姓名:黄建勋(Chien-hsun Huang)
职称:副研究员(Associate Researcher)
电子邮箱:chhuang1981@139.com,huang_ch@fudan.edu.cn
办公地点:mg4355电子娱乐官网江湾校区生命科学院G411(Room G411, School of Life Sciences, Jiangwan Campus, Fudan University)
办公电话:021- 31246698
研究方向
系统发育学是生物学研究的基石,唯有依赖可靠的系统发育关系才能开展、连结诸多学科之间的发现与结果,并赋与其进化上的意义。植物身为地球上重大的生命体之一,大约有45万种,然则人类对其的关注与了解十分有限,植物系统发育学工作的开展正是为人类开拓认识植物类群进化历史的过程,具有提升人类正视植物多样性的重要意义与深远影响。本课题组基于系统与进化生物学,生物多样性科学,生物信息学,基因组学和分子遗传学等手段,志在揭示重大植物类群的演化历史,连结了生物多样性与形态进化、基因组重复、古地质气候与地理的变化等相关方面的证据,辅以相关基因家族进化的研究,提高科学界对植物扩展的认识与理解。
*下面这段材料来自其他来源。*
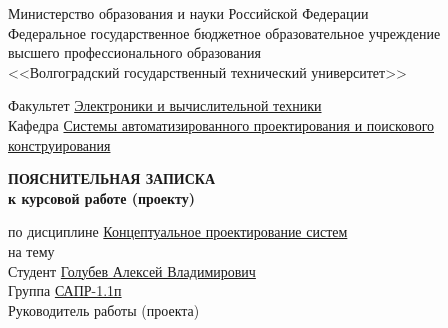 \begin{titlepage}
    \begin{center}
        Министерство образования и науки Российской Федерации \\
        Федеральное государственное бюджетное образовательное учреждение\\
        высшего профессионального образования\\
        <<Волгоградский государственный технический университет>>\\
    \end{center}
    Факультет \underline{\hspace{1cm}Электроники и вычислительной техники\hspace{4.75cm}}\\
    Кафедра \underline{\hspace{1.4cm}Системы автоматизированного проектирования и поискового\hspace{0.3cm}}\\
    \underline{конструирования\hspace{13.3cm}}
    \vspace{1cm}
    \begin{center}
        \large \MakeUppercase{\textbf{пояснительная записка}} \\
        \normalsize\vspace{-0.2cm}\textbf{к курсовой работе (проекту)}
    \end{center}
    \begin{flushleft}
        по дисциплине \underline{\hspace{1cm}Концептуальное проектирование систем\hspace{3.8cm}}\\
        на тему \underline{\hspace{15.2cm}}\\
        \underline{\hspace{\textwidth}}
        Студент \underline{\hspace{1cm}Голубев Алексей Владимирович\hspace{2cm}} \\
        Группа \underline{\hspace{1cm}САПР-1.1п\hspace{2cm}}\\
        Руководитель работы (проекта) \underline{\hspace{5cm}}
            \hspace{0.5cm} \underline{\hspace{4.2cm}}\\

\end{flushleft}
\end{titlepage}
Phylogenetics is the cornerstone of biological research. Only by relying on reliable phylogenetic relationships can we explore and connect discoveries and results across various disciplines and impart evolutionary significance. Plants, as one of the major life forms on Earth, comprise approximately 450,000 species. However, human attention and understanding of them are limited. The development of plant systematic phylogenetics is the process of expanding human knowledge of the evolutionary history of plant groups, with significant and far-reaching implications for enhancing human awareness and understanding of plant diversity. Our research group, based on methods such as systematic and evolutionary biology, biodiversity science, bioinformatics, genomics, and molecular genetics, aims to reveal the evolutionary history of major plant groups. This involves connecting evidence related to biodiversity with morphological evolution, genomic duplications, changes in ancient geological climate and geography, and studying the evolution of related gene families. This work contributes to improving the scientific community's understanding of plant diversity expansion.
个人简介
男,2000-2004年就读台湾大学生命科学系,主修植物学,2004年起在台湾大学植物科学研究所为硕博士研究生,2012年获博士学位(中间服兵役),同年在台湾大学任博士后,从事分子遗传学研究植物抗逆基因及相关机制。2013-2016年在mg4355电子娱乐官网研究室任博士后,从事系统与进化植物学、生物信息学和基因组学研究;2016聘为mg4355电子娱乐官网生物多样性研究所青年副研究员,2018年晋升副研究员,从事系统与进化植物学、生物信息学和基因组学等研究工作。2020年以访问学者身分至美国宾州大学进行合作交流。2023年开始以研究员身分参与对内蒙古大学的援建活动。主持或参与国家自然科学基金重点、面上等科研项目5项,发表SCI收录论文20多篇,其馀论文或著作15篇。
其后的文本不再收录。